Rounding up and deporting millions of undocumented persons would require expanding the reach of immigration enforcement agents. Frenzen says it could happen, because it’s happened before.

“Back in the late 80s, early 90s, we had on average one major immigration raid of a factory or workplace or park per week. There was not a focus on immigrants having contact with the criminal justice system, there was a focus on workplace enforcement. That is something that could be replicated today,” Frenzen explains.

“There have been some calls from folks who are feeling very confused, some folks have fear in them,” points out Polo Morales, political director with CHIRLA, the Coalition for Humane Immigrants Rights in Los Angeles. He says that the threat to withhold federal funds would put cities like LA a bind. “If we go ahead and allow these deportations to take place, our local economies suffer because our immigrant communities are intertwined within our community. They shop, they eat, they go to the movies, they go to Disneyland, just like everybody else. There’s a lot of money at stake, in terms of the buying power they have, in terms of the jobs they create, and if you make a big hole and dent in that community then your local economy is going to suffer.”

“I definitely fear deportation,” says Melody Klingenfuss, a master’s student at the University of Southern California, studying nonprofit leadership and management. She’s originally from Guatemala. She supports herself and pays for tuition with a full time job. And she’s a DACA recipient, which temporarily shields her from deportation. She says if DACA is ended, it will leave her as a second class citizen, if she isn’t deported.

“I’m afraid that all the education that I’ve worked for so many years for will be worth nothing because I wouldn’t be able to get a job anywhere in the U.S. I also fear the backlash from people just finding out that I was documented and, if the program dies, and I can no longer say that, they will only see me as an illegal person, in their terms, which also makes me afraid for my safety, in essence, because we will be, and I will be, looked at as subhuman.”

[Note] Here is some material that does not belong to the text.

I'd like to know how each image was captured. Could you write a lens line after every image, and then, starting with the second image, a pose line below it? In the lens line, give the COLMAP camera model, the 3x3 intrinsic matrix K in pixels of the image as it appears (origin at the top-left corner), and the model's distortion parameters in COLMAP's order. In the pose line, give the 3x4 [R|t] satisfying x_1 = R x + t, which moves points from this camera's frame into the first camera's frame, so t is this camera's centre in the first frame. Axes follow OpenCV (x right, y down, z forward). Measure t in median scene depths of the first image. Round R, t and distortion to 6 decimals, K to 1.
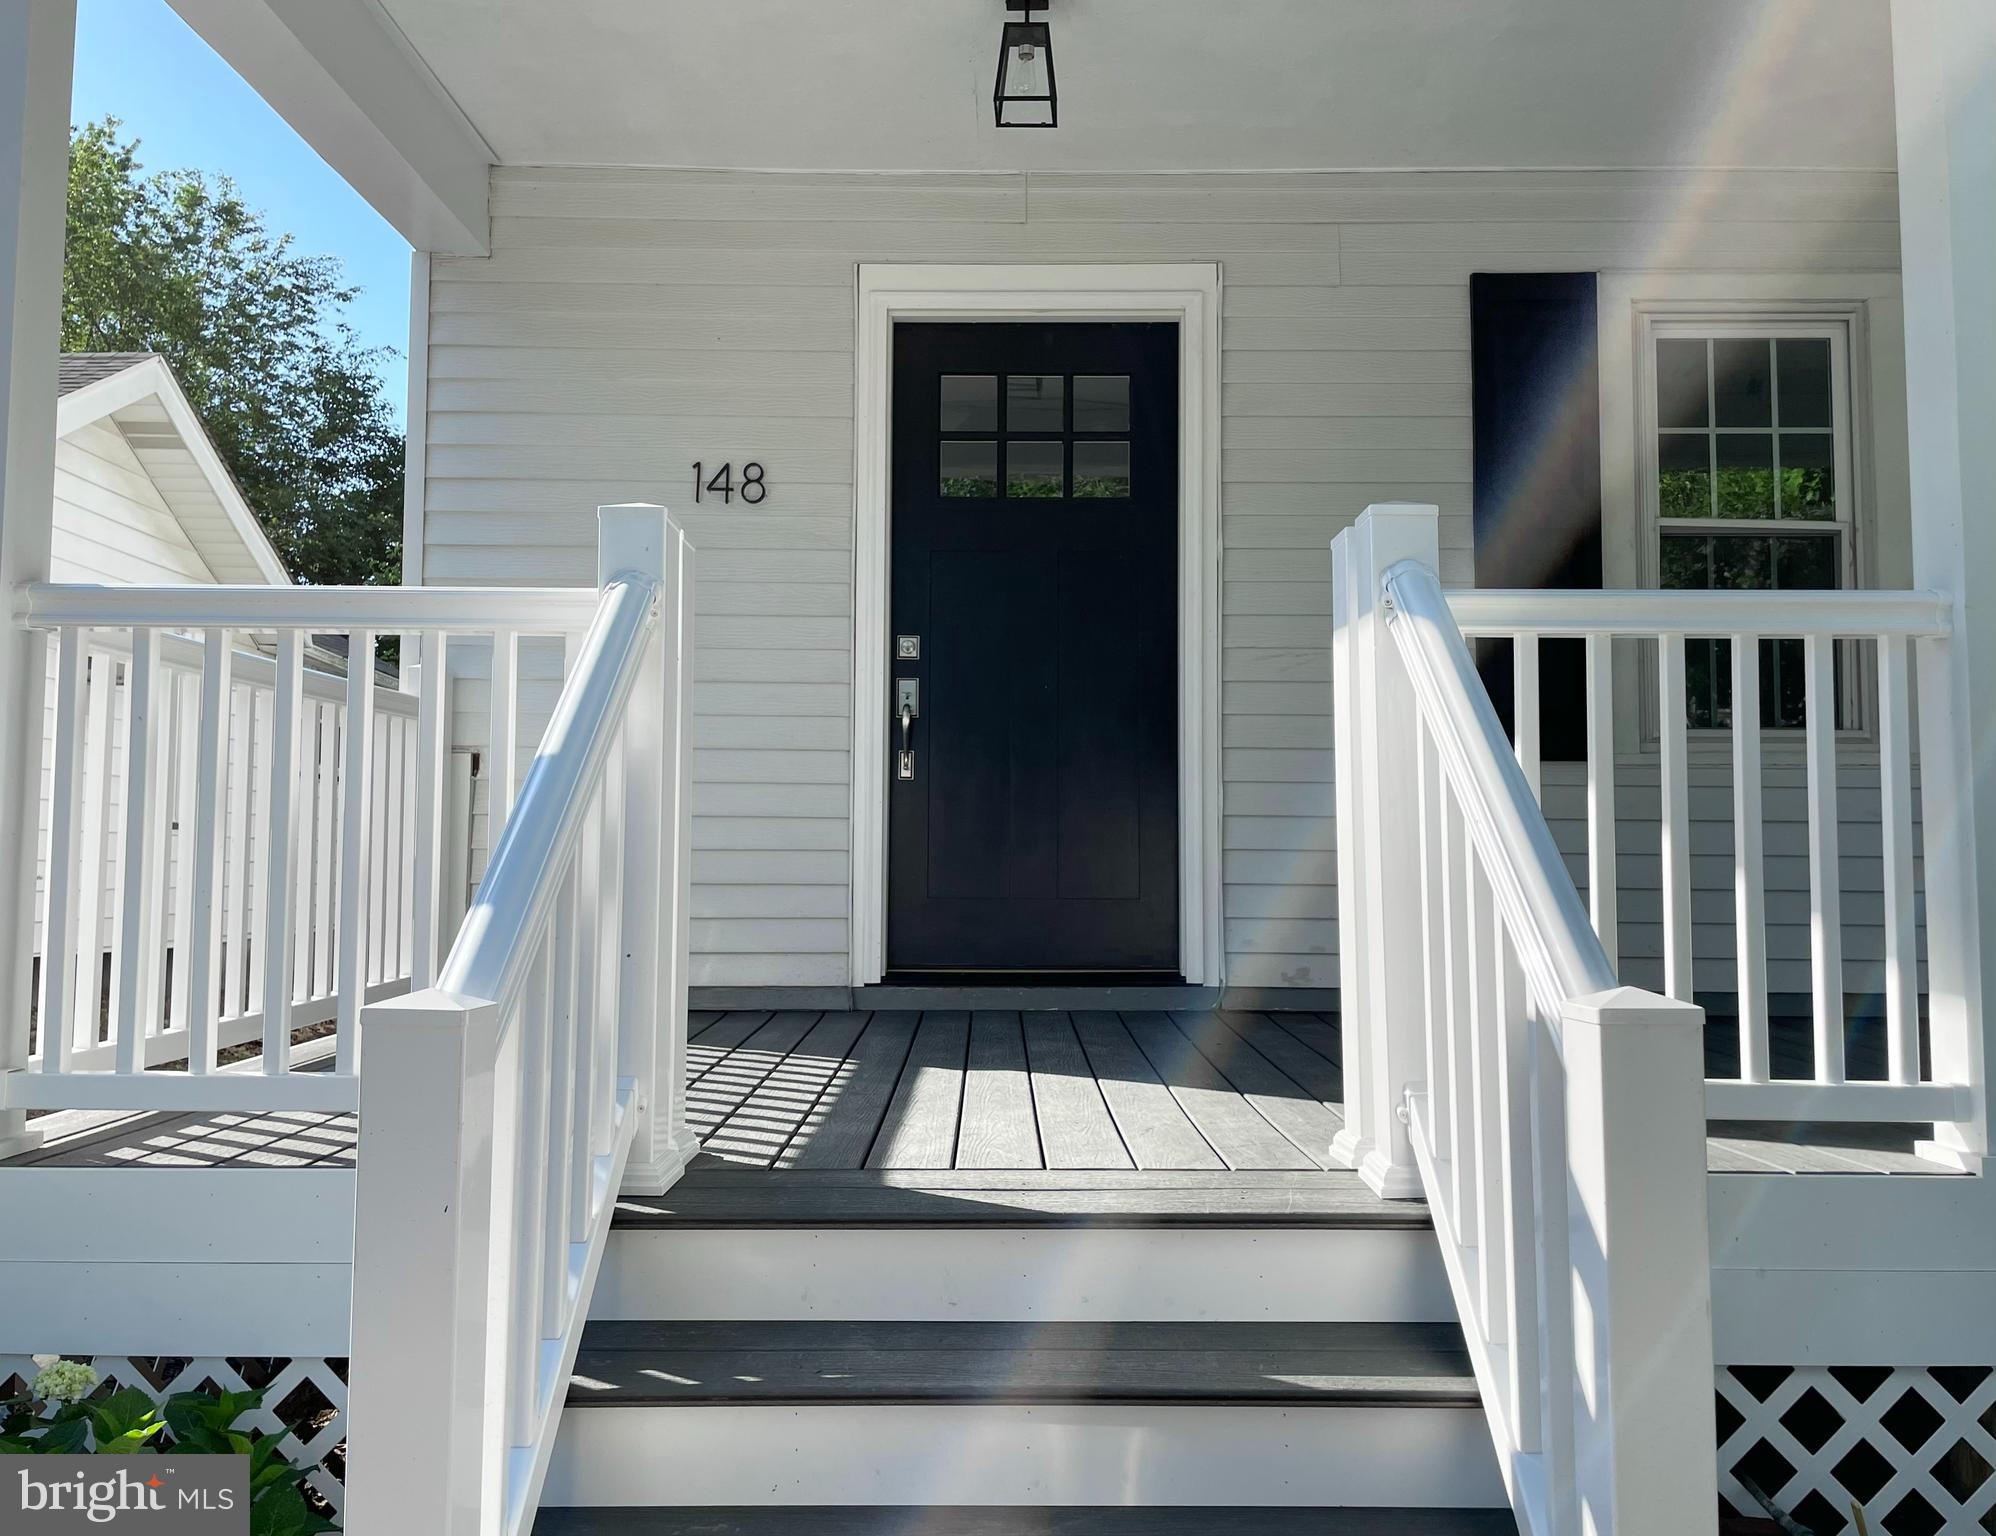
lens RADIAL K [[1638.9, 0, 997.0], [0, 1638.9, 765.5], [0, 0, 1]] dist [0.060024, -0.008745]
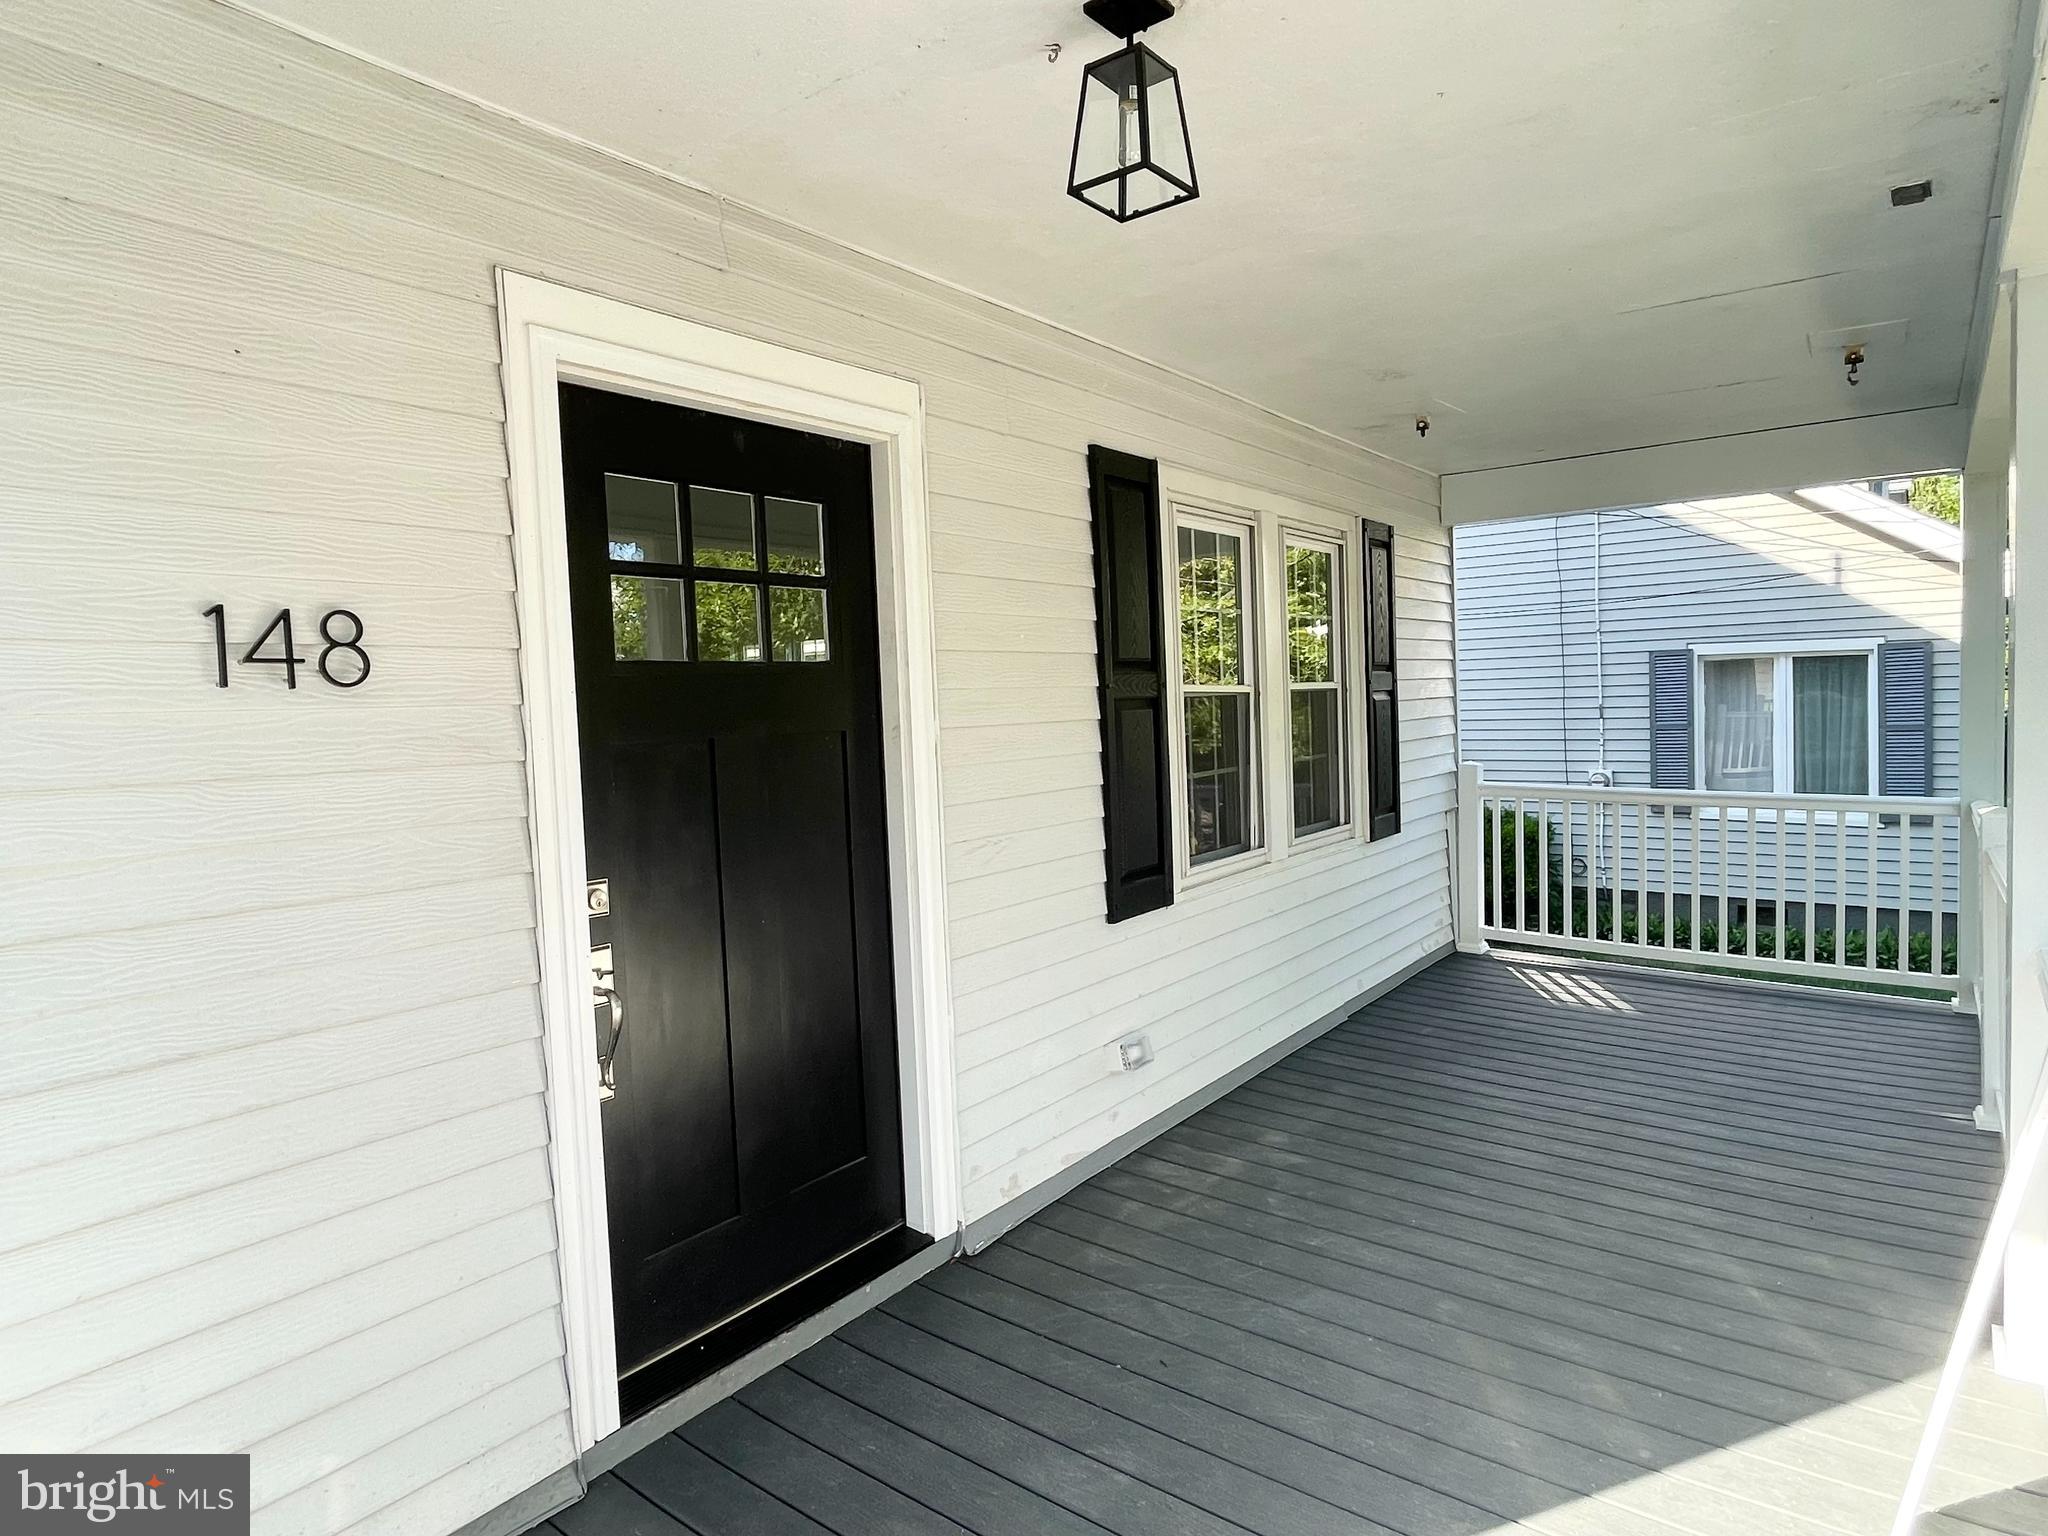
lens RADIAL K [[1142.2, 0, 1020.7], [0, 1142.2, 766.2], [0, 0, 1]] dist [-0.001492, 0.000001]
pose [[0.624589, -0.069886, 0.777820, -0.297079], [-0.016884, 0.994547, 0.102917, -0.173582], [-0.780771, -0.077413, 0.620003, 0.590586]]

Klingenfuss says she she’ll try to renew her DACA status before the administration changes hands. For those without DACA status, advocates say wait, because it may not serve them to give their information to the federal government right now.

Advocates for the undocumented say they should have money set aside for legal representation. And they suggest that others join in solidarity, and be prepared to petition their representatives to stop the most draconian plans of the upcoming administration.